Cité par l'AFP, l'ambassadeur de France en Colombie, Pierre-Jean Vandoorne, a laissé entendre que le journaliste français serait transféré à Bogota, puis en France pour y retrouver sa famille: "Son plus cher désir, une fois qu'il aura embrassé ses amis à Bogota (...), c'est de retourner en France pour embrasser ses parents, qui l'attendent".

Le porte-parole du CICR en Colombie, Jordi Raich, a précisé lundi que la libération se ferait "par voie terrestre" et non par hélicoptère comme les précédentes libérations d'otages.
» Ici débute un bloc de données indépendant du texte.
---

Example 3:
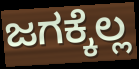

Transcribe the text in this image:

ಜಗಕ್ಕೆಲ್ಲ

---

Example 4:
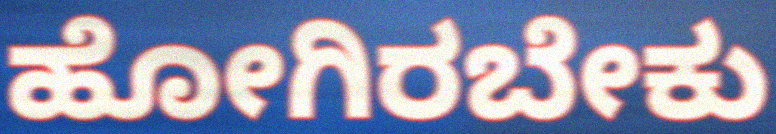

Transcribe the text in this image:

ಹೋಗಿರಬೇಕು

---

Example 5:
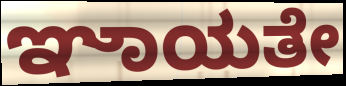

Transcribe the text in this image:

ಞಾಯತೇ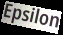
EpsilonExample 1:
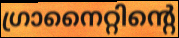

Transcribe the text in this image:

ഗ്രാനൈറ്റിന്റെ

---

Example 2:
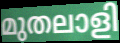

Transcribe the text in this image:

മുതലാളി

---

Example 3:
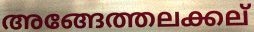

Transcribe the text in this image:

അങ്ങേത്തലക്കല്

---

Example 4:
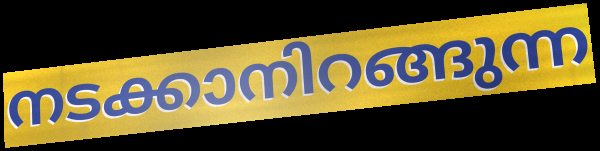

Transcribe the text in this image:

നടക്കാനിറങ്ങുന്ന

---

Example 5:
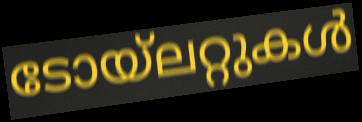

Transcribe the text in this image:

ടോയ്ലറ്റുകൾ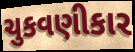
ચુકવણીકાર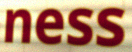
ness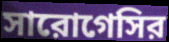
সারোগেসির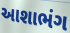
આશાભંગ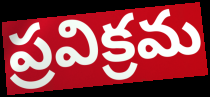
ప్రవిక్రమ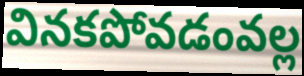
వినకపోవడంవల్ల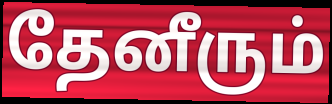
தேனீரும்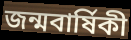
জন্মবার্ষিকী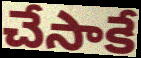
చేసాకే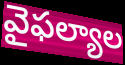
వైఫల్యాల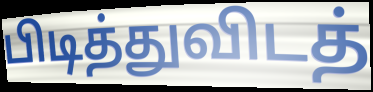
பிடித்துவிடத்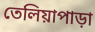
তেলিয়াপাড়াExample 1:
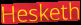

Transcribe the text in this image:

Hesketh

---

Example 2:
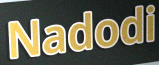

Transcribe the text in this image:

Nadodi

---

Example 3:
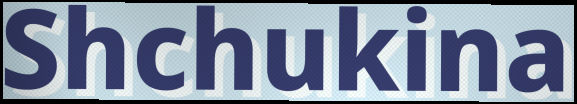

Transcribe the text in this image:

Shchukina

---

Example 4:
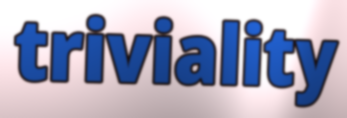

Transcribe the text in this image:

triviality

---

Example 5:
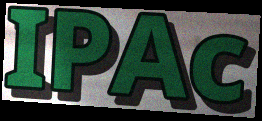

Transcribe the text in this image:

IPAc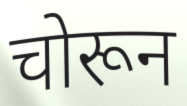
चोरून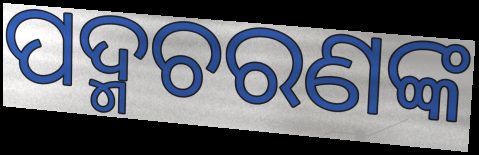
ପଦ୍ମଚରଣଙ୍କ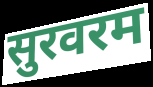
सुरवरम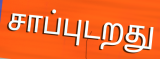
சாப்புடறதுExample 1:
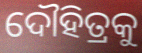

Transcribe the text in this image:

ଦୌହିତ୍ରକୁ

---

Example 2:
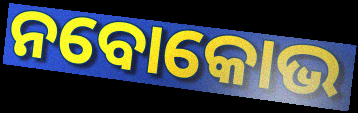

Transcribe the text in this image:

ନବୋକୋଭ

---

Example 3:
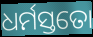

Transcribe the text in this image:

ଧର୍ମସ୍ତତୋ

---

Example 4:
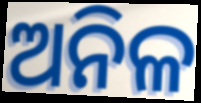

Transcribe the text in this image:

ଅନିଳ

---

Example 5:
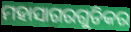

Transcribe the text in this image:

ମହାସାଗରଗୁଡିକରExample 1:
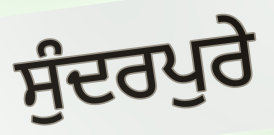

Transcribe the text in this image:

ਸੁੰਦਰਪੁਰੇ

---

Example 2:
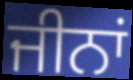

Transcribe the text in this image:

ਜੀਨਾਂ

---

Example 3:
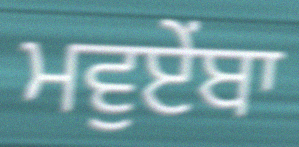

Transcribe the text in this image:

ਮਵੁਏਂਬਾ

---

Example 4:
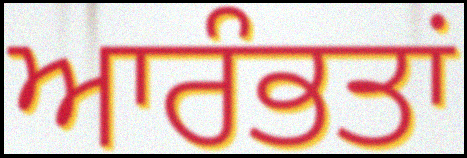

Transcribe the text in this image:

ਆਰੰਭਤਾਂ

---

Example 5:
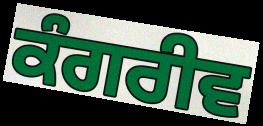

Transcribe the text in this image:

ਕੰਗਰੀਵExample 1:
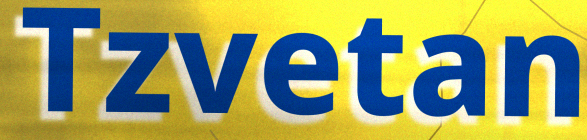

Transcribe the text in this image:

Tzvetan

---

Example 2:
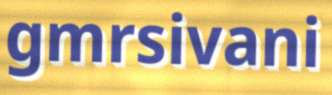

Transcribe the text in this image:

L'armée colombienne s'est de son côté engagée à suspendre ses opérations militaires durant 36 heures, du mardi soir au jeudi matin, une condition posée par les rebelles pour garantir leur sécurité.

Fondée en 1964, la principale guérilla du pays compte encore 9.200 combattants, repliés dans des régions de montagne et de forêt. Elle s'est engagée en février à renoncer à la pratique des enlèvements contre rançon.